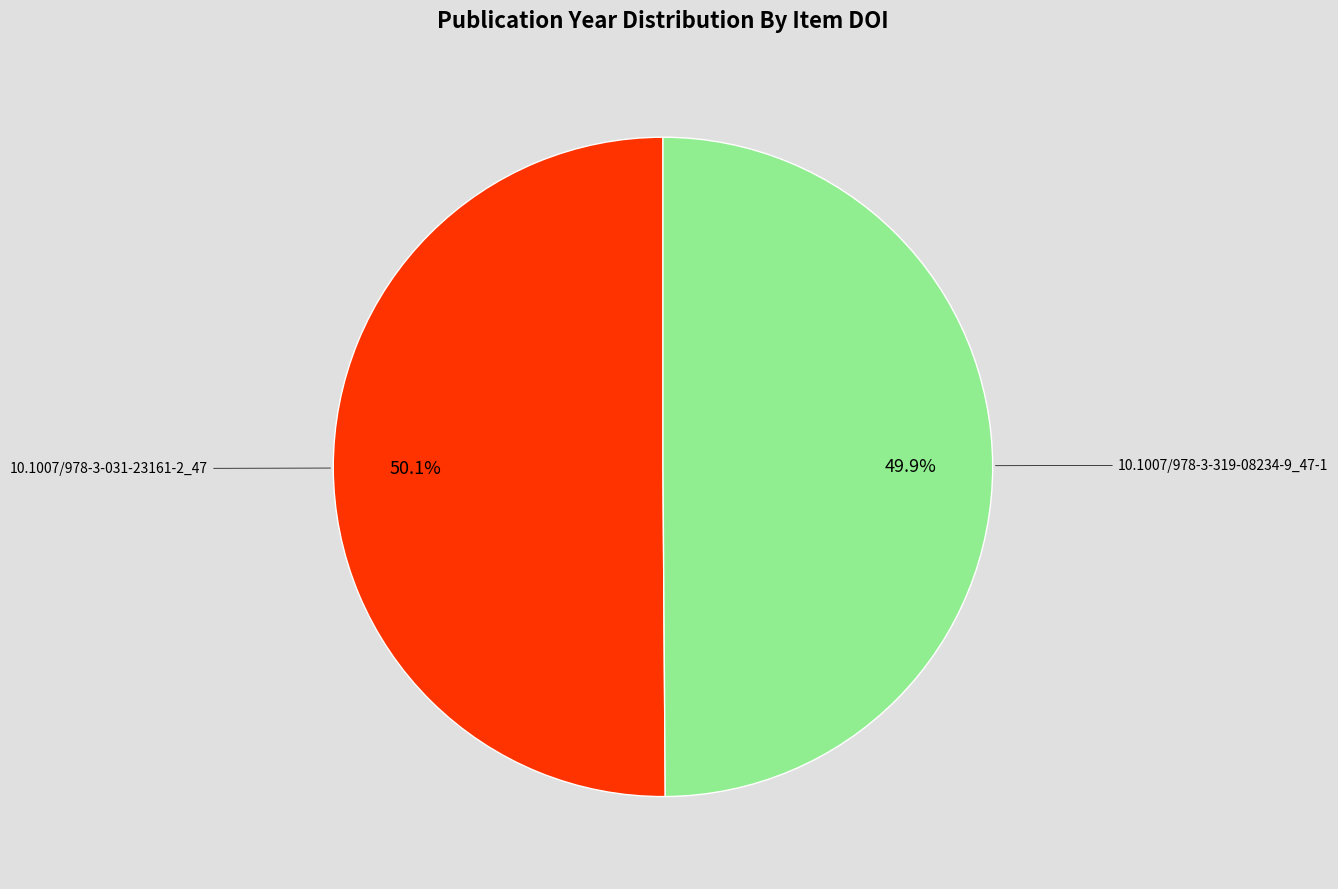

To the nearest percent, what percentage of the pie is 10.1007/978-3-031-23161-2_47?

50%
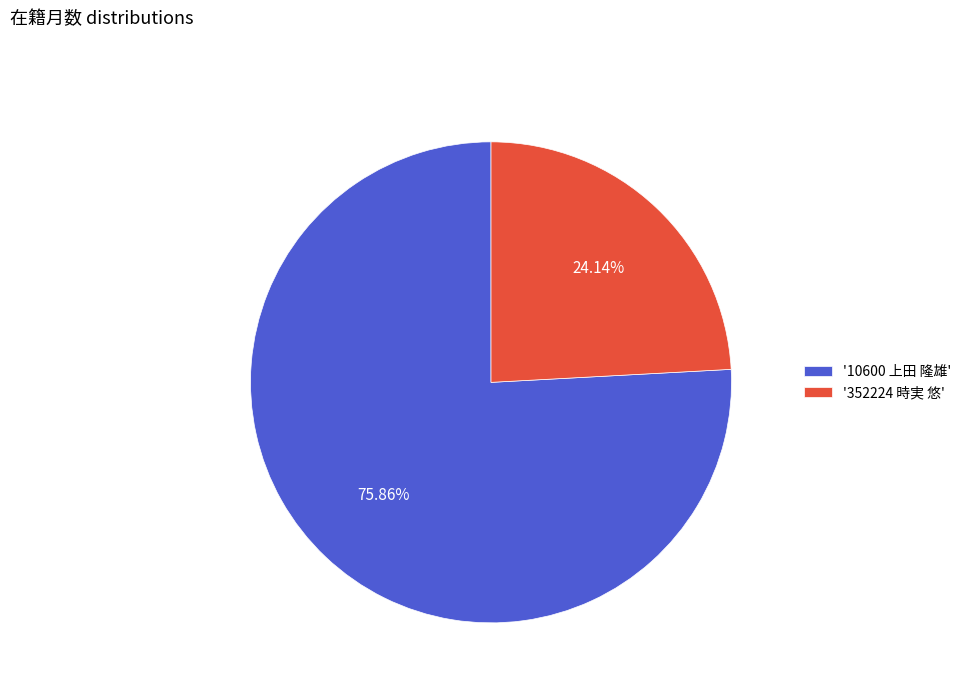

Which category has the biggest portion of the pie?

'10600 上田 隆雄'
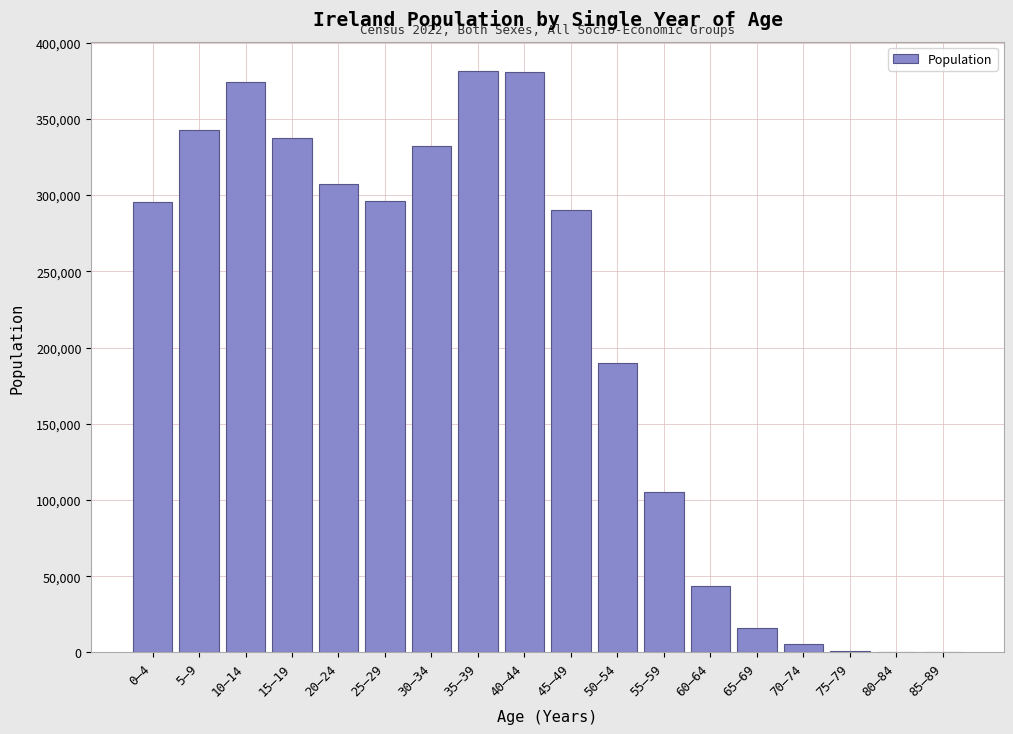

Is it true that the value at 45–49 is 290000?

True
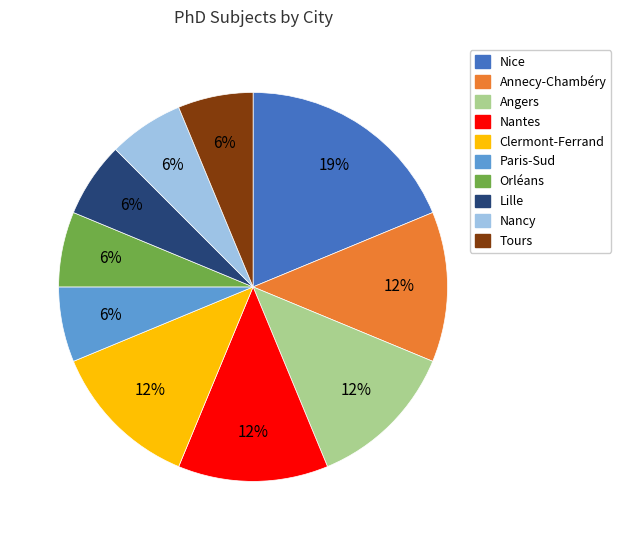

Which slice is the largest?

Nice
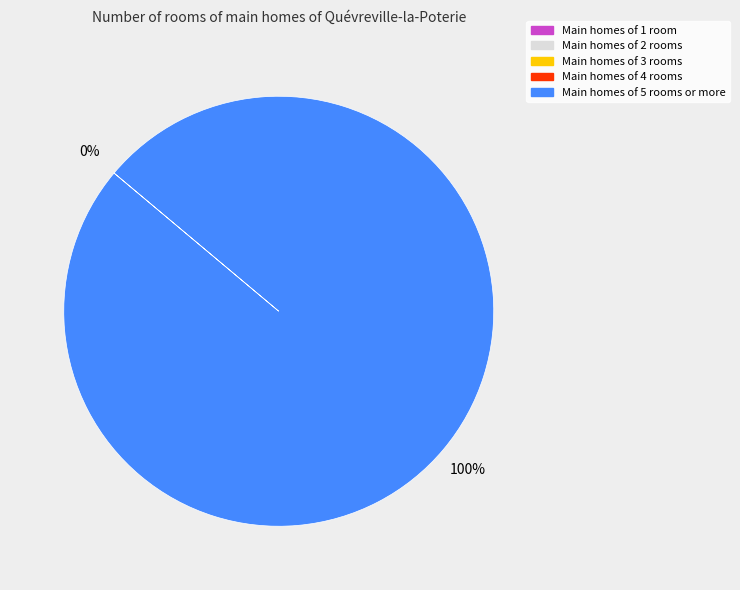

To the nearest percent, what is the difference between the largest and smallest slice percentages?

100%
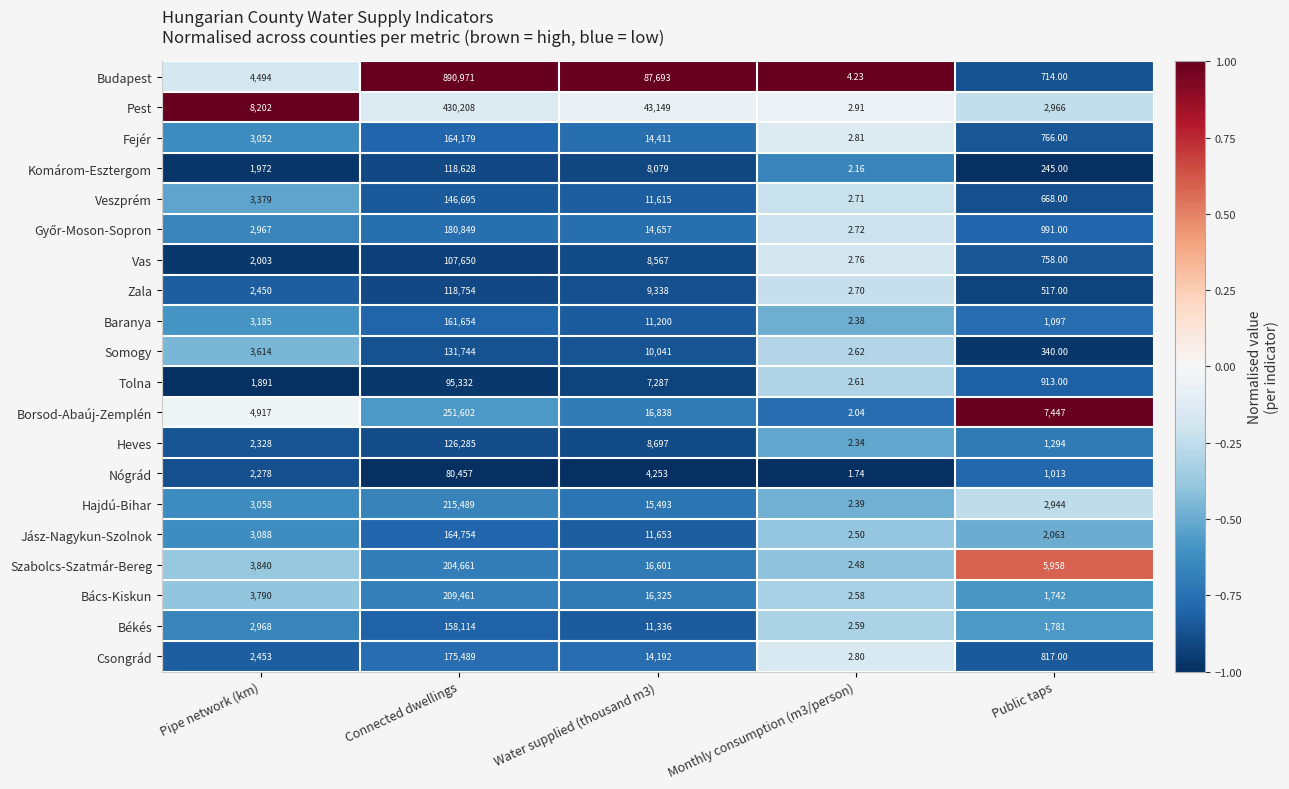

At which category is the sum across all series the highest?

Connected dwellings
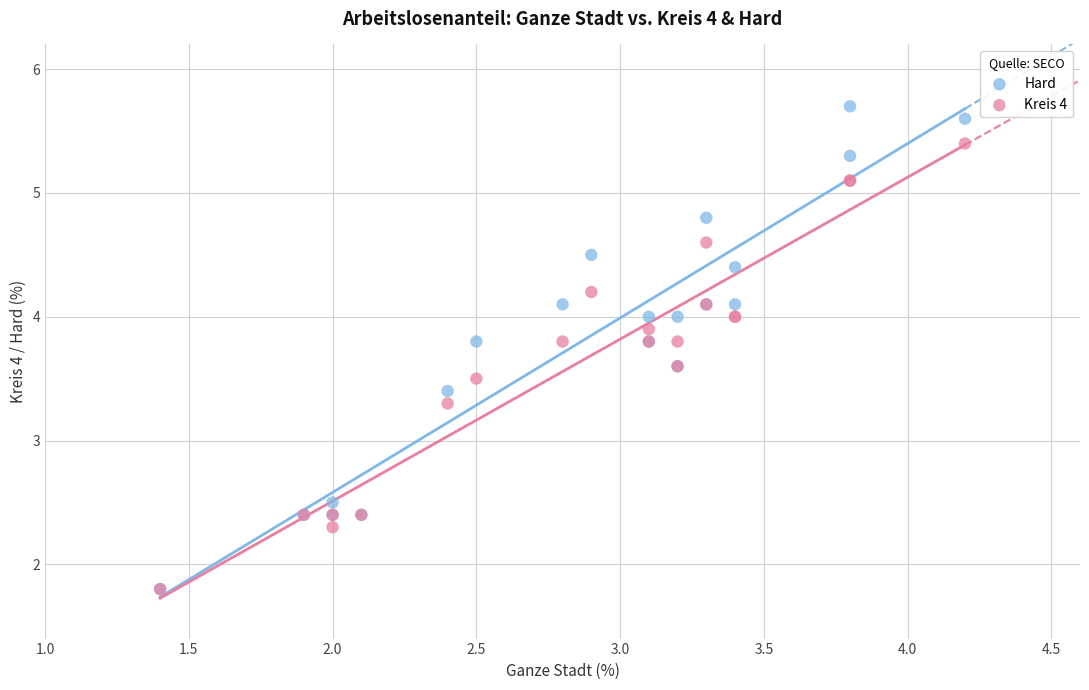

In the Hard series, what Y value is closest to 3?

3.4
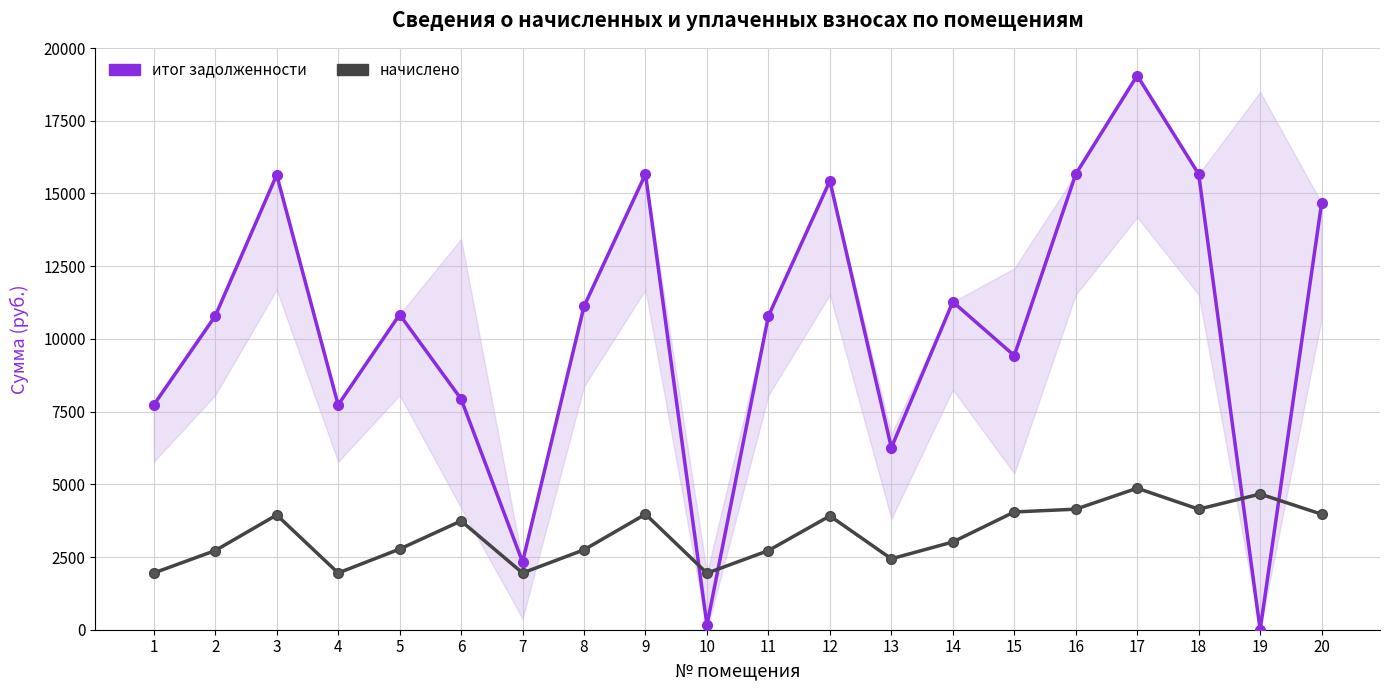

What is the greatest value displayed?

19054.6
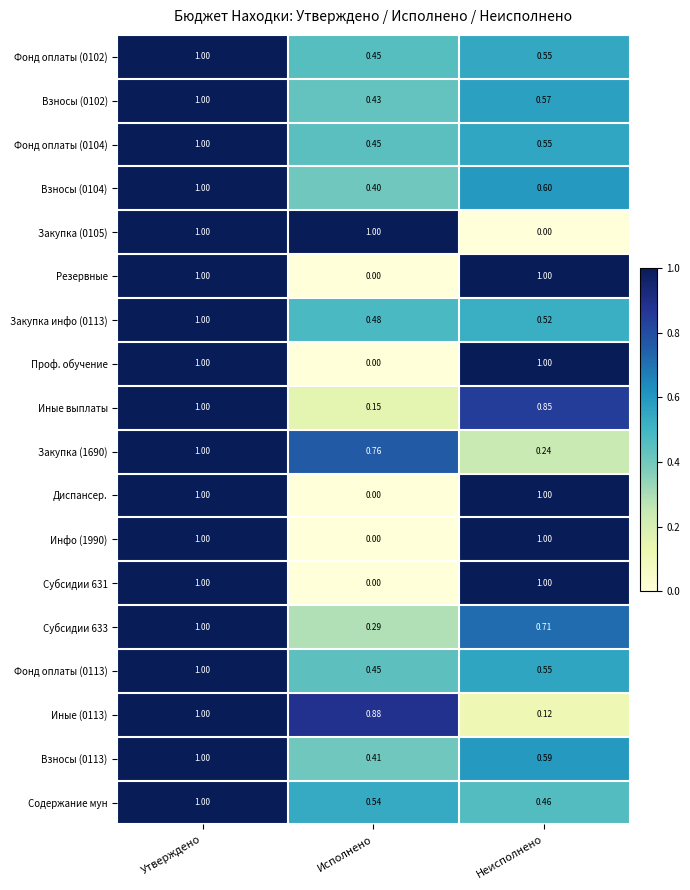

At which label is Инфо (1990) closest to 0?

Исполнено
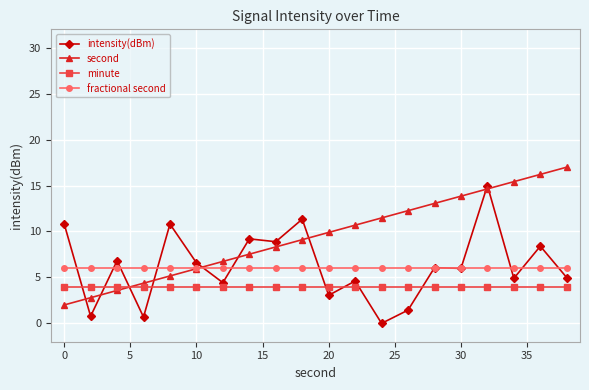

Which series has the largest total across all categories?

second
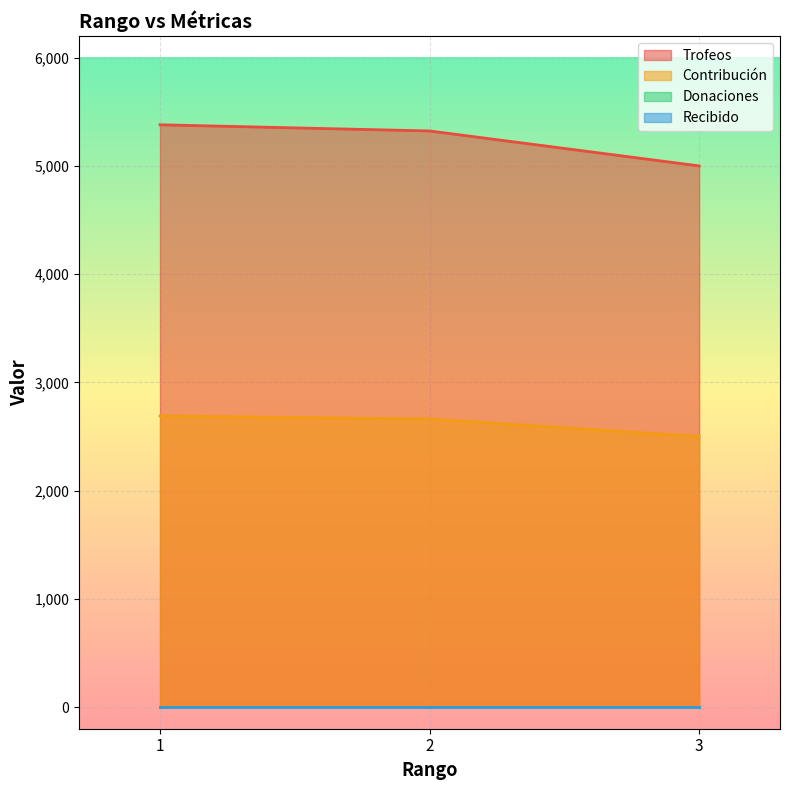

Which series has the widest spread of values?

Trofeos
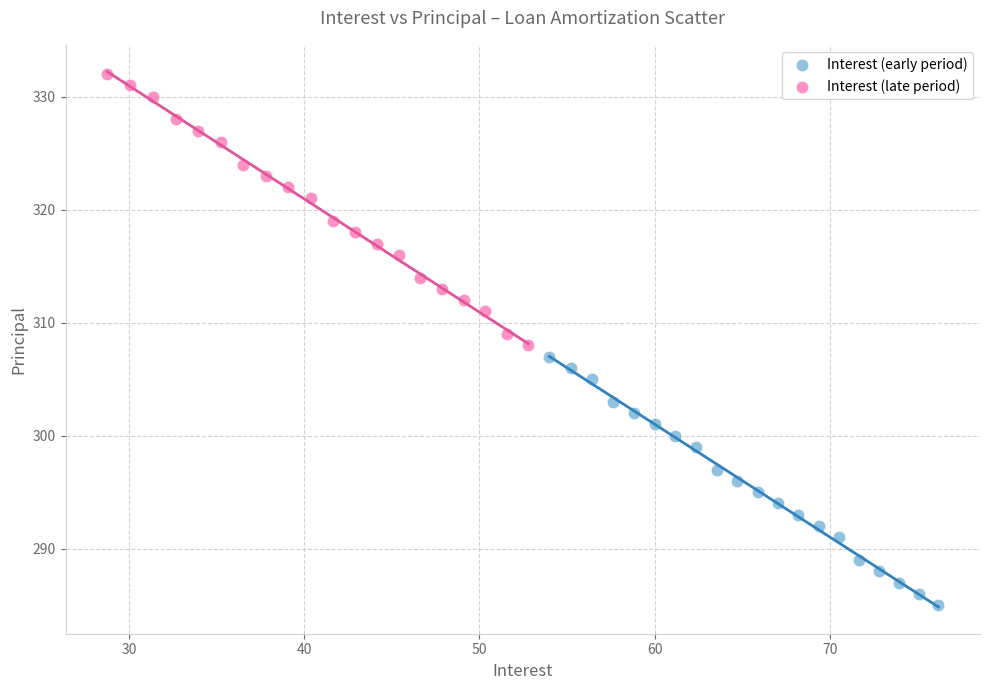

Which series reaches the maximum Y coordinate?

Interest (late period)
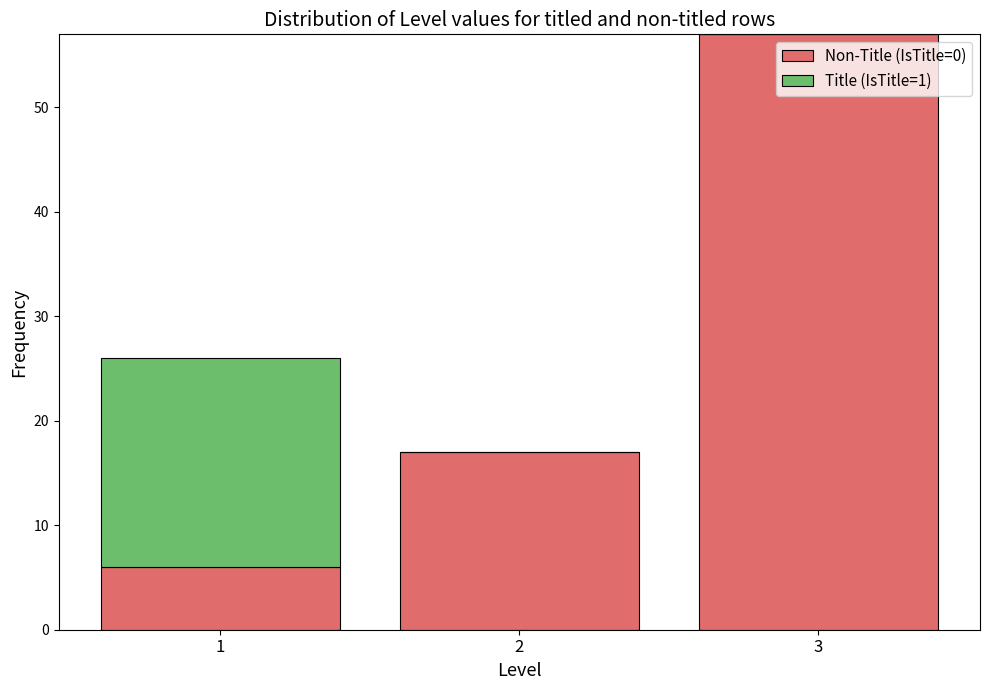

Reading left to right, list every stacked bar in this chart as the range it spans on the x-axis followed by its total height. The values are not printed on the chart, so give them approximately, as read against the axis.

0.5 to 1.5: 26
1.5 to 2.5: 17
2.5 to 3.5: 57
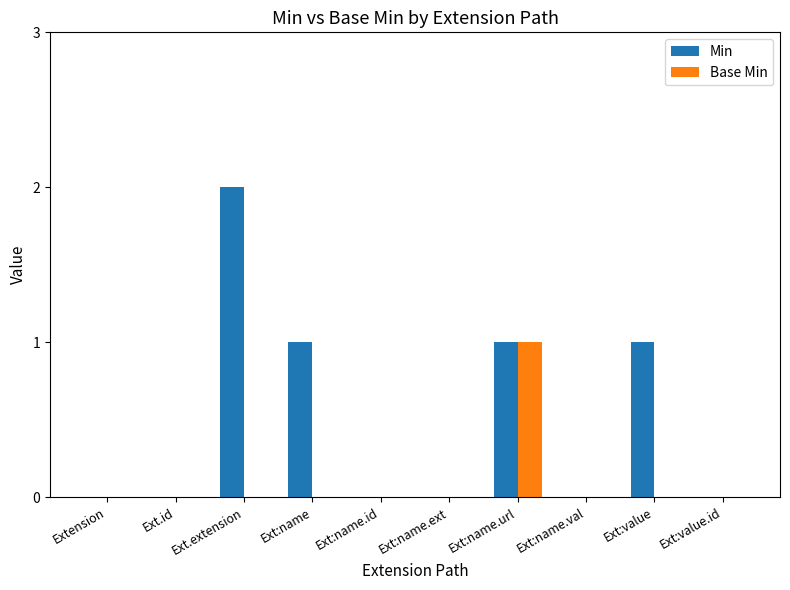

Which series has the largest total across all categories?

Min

◇ ◇ ◇

Brief: Transcribe every line of the listing above verbatim, omitting the picture placeholders.

Written reply:
To the nearest percent, what percentage of the pie is 10.1007/978-3-031-23161-2_47?

50%

Which category has the biggest portion of the pie?

'10600 上田 隆雄'

Is it true that the value at 45–49 is 290000?

True

Which slice is the largest?

Nice

To the nearest percent, what is the difference between the largest and smallest slice percentages?

100%

At which category is the sum across all series the highest?

Connected dwellings

In the Hard series, what Y value is closest to 3?

3.4

What is the greatest value displayed?

19054.6

At which label is Инфо (1990) closest to 0?

Исполнено

Which series has the largest total across all categories?

second

Which series has the widest spread of values?

Trofeos

Which series reaches the maximum Y coordinate?

Interest (late period)

Reading left to right, list every stacked bar in this chart as the range it spans on the x-axis followed by its total height. The values are not printed on the chart, so give them approximately, as read against the axis.

0.5 to 1.5: 26
1.5 to 2.5: 17
2.5 to 3.5: 57

Which series has the largest total across all categories?

Min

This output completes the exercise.